It’s A Kind Of Magic!

Are you ready to learn a magic trick? How about being able to sew a seam closed but make your stitching completely invisible? 

W&W patterns don’t often involve hand sewing, but there are times when it is necessary. The most common reason is for closing the turning hole on reversible garments (such as Over It Alls or the Sandcastle Bucket Hat) or lined garments (such as the Woodland Wanderer). Follow these simple steps and you’ll be able to close your turning holes invisibly! If you prefer videos, check out this reel and make sure to save it for future reference. 

Ladder Stitch/Invisible Stitch/Slip Sitch

1. Press your seam open. If you can’t press the whole seam open (because you’ve topsitched or sewn with an overlocker etc) then press the seam allowances in just the opening. When you’ve finished, you will have two folded edges ‘kissing’ at the open area and you can see how your fabric will look when the hole is closed. 

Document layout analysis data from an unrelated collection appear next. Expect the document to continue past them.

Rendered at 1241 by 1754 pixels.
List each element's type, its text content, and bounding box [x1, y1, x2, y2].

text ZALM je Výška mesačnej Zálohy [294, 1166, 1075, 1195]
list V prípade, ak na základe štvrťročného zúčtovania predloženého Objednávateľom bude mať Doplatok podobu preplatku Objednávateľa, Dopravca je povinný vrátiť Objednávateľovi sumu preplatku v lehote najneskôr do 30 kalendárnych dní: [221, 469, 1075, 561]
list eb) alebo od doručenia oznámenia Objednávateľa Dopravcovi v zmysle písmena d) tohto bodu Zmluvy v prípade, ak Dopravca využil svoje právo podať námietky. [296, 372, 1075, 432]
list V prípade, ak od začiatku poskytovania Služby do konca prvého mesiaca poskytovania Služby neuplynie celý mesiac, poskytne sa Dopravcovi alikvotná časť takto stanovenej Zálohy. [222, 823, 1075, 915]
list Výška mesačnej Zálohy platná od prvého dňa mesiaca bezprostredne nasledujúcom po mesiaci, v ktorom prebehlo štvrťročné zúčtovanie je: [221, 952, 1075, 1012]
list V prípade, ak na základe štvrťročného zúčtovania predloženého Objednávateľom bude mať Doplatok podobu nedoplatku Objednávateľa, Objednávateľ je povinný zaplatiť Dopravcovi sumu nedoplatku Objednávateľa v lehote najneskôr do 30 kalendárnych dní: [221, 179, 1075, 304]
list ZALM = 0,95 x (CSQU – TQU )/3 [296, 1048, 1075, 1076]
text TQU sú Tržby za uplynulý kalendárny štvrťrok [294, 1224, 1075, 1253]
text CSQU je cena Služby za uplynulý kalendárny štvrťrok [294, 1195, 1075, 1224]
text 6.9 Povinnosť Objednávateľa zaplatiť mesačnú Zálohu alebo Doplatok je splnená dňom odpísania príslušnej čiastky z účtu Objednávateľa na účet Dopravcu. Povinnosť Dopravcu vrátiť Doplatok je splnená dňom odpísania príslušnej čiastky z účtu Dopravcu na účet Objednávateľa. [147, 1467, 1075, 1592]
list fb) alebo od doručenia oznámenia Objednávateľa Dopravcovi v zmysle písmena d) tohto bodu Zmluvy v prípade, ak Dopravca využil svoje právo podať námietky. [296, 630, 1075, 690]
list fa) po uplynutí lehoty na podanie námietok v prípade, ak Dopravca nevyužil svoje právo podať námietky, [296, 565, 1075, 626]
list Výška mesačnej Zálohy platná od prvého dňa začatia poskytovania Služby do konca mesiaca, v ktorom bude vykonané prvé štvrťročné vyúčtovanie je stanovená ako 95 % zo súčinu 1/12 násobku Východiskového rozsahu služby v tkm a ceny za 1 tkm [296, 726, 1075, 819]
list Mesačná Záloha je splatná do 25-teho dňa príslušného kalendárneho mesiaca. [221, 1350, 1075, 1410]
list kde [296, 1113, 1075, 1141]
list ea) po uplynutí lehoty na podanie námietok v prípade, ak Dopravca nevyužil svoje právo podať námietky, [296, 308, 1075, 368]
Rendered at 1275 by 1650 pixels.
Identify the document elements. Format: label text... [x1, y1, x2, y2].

2. Take a fine needle and thread it with colour matching thread. (Note: I am using red thread to make the photos clearer. You should use a colour that blends with your fabric.) Tie a knot in the end of the thread.  Poke the needle from the wrong side of your fabric to the right, so that it comes out exactly on the folded edge of your opening. You want to start quite close (around 6mm/¼“) from the start of the opening. Pull your thread through to the right side of your fabric. 

3. Your thread will have just come through one edge of your opening (the bottom edge in these photos). Take your needle to the other edge, directly across the opening. Poke the needle in and out of your fabric, right along the folded edge to make a small stitch. Pull your needle through. 

4. Next, take your needle the other side , directly across from where you just finished the last stitch. Poke your needle in and out of the folded edge to create another small stitch. Pull the needle through. Repeat along the length of the opening. 

5. You might find it easier to pinch the two edges of your opening together as you work. You can start to see here why it’s called ‘ladder stitch’ as the thread goes from one side to the other in a ladder effect. 

6. The faded sections here show where the thread goes underneath the fabric.

8. Continue until you reach the end of the opening. 

9. Gently pull the thread to close the opening. Take care not to pull it too hard as it will cause the fabric to pucker. Press. 

10. Tie a knot to secure your stitching. Poke your needle in and then out a few centimetres (inch or more) away. Pull the thread all the way through and cut as close to the fabric as possible. Your thread should disappear inside your garment. 

Voila! Your opening will have disappeared.